NEWBURYPORT — As city officials await the release of updated plans for the Waterfront West project, the City Council’s attorney is putting the finishing touches on a development agreement with New England Development.
City Council President Barry Connell said Rebecca Lee, who represents the council, has been working with New England Development on the agreement, which will detail rules for the project and define a set of community benefits the developer would have to provide if the project wins approval.
Connell said the agreement will require the developer to make improvements on Merrimac Street, particularly at its intersections with Route 1, where heavy traffic often builds during the busy summer months.
“Traffic is often bad there, and it can be tough for people to get into the downtown,” Connell said. “We want to make sure we don’t have those traffic snarls.”
Connell said the agreement would likely include requirements that New England Development make contributions to charitable entities in the city and also that the developer contribute to the construction of a new waterfront park.
“There are also some zoning changes we are proposing that we think are advantageous to the city,” Connell added.
He said the proposed zoning changes would likely be submitted to the full council in July. A supermajority – eight out of 11 councilors – must vote on the project for it to be approved.
Waterfront West is a large multiuse project planned by New England Development on five acres it owns between Michael’s Harborside and the former Black Cow restaurant, which also includes Brown’s Wharf, 58 McKay’s Wharf, 72 Merrimac St., 86-90 Merrimac St. and 92 Merrimac St.
The plans have been downsized since the project was initially proposed in 2017 due to criticism from city officials and residents who claimed it was too large and too dense.
Last year, New England Development said the project would include several buildings, including a hotel, retail space and 130 to 170 condominiums, though new plans have not been released.

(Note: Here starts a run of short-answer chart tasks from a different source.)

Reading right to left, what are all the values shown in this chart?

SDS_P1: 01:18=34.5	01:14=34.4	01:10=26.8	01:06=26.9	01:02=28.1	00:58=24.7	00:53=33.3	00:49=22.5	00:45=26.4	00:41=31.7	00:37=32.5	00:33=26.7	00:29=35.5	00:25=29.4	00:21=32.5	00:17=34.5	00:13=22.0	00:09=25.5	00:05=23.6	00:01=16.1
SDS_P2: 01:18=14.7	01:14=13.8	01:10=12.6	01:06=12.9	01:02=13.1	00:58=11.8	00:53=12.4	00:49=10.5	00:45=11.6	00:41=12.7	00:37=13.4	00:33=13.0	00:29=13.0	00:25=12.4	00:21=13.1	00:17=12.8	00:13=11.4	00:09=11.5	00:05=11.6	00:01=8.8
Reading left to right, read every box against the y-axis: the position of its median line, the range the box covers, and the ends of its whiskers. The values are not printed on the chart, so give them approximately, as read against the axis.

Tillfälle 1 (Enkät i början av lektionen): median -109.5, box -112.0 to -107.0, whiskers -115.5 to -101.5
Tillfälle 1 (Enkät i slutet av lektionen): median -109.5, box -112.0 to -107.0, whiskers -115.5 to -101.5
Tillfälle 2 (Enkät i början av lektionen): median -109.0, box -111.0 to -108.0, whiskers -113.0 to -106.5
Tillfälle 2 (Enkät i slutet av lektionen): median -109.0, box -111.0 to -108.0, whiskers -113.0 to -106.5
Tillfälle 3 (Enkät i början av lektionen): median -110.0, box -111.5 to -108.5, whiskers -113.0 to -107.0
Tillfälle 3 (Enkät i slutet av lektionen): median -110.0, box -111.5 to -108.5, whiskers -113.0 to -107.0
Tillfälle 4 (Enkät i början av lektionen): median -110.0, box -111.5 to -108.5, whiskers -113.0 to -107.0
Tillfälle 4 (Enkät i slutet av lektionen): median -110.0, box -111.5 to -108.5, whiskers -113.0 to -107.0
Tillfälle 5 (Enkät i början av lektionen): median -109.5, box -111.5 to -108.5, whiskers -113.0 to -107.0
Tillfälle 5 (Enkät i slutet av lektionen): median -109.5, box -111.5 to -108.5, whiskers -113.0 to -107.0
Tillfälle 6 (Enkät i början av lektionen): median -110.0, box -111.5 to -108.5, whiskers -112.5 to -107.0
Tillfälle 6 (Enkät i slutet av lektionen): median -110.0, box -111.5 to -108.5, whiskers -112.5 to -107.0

Councilor at-large Afroz Khan was one of several city councilors to meet with New England Development officials to discuss the project in recent weeks.
Khan said that during a site walk along the city’s waterfront, the developer raised several different scenarios for the project design, and showed off conceptual ideas with digital three-dimensional models.
“There was nothing concrete. It was very dynamic in that they said things could be one way or another,” Khan said. “I saw it as an opportunity for me to give feedback. I’m hoping they took what I said seriously.”
Khan said she hopes New England Development will heed concerns about the project’s size and density, and that it will ultimately opt for a smaller layout.
“I’m leaning toward the idea that having less is the best option,” Khan said. “I’m of the mindset that a little development is preferred, but it’s hard. We’ll see what can be done with controlling the density.”
Connell, who also met with New England Development earlier this month, said he believes the plans have greatly improved since the project was first proposed, though up-to-date concrete details still have yet to be revealed.
“I’m not a design specialist, but from a layman’s perspective, I think they’ve come a long way since their initial presentation,” Connell said. “There’s a lot we don’t know yet — the general massing of the buildings, the height of the buildings and their locations.”
Still, Connell said he anticipates that the plans will include a hotel on the water’s edge and that right now New England Development seems to plan on operating the hotel itself.
Connell said the council is also discussing potential requirements for the affordability of some Waterfront West apartments and that it is “pretty close” to nailing down a percentage of affordable housing units.
Connell said the developer’s electronic presentation of its updated plans will be available on the city website “as soon as we have it.” He encourages residents to continue to give the council feedback.